» Input records
---+---

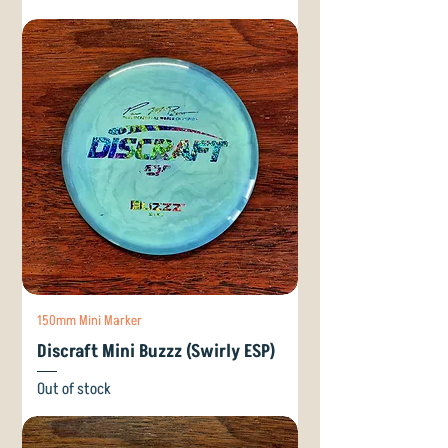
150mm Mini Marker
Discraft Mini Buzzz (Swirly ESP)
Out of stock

---+---

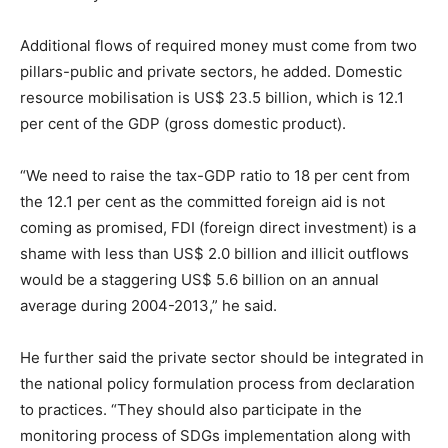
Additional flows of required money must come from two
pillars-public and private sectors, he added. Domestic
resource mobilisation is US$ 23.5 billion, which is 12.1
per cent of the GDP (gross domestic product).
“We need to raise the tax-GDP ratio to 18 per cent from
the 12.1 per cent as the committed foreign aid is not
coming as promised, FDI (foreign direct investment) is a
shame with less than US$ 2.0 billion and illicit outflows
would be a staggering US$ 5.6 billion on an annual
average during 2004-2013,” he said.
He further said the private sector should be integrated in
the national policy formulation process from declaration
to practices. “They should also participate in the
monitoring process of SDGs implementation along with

---+---

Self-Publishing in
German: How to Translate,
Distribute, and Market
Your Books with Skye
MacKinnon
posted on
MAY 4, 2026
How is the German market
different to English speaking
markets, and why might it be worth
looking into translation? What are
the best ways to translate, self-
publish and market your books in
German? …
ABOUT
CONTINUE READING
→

---+---

» What this task involves
Everything starting at the line containing "150mm Mini Marker" and ending at the line containing "Out of stock" in the records above should be repeated exactly, and only that.

» Response to this task
150mm Mini Marker
Discraft Mini Buzzz (Swirly ESP)
Out of stock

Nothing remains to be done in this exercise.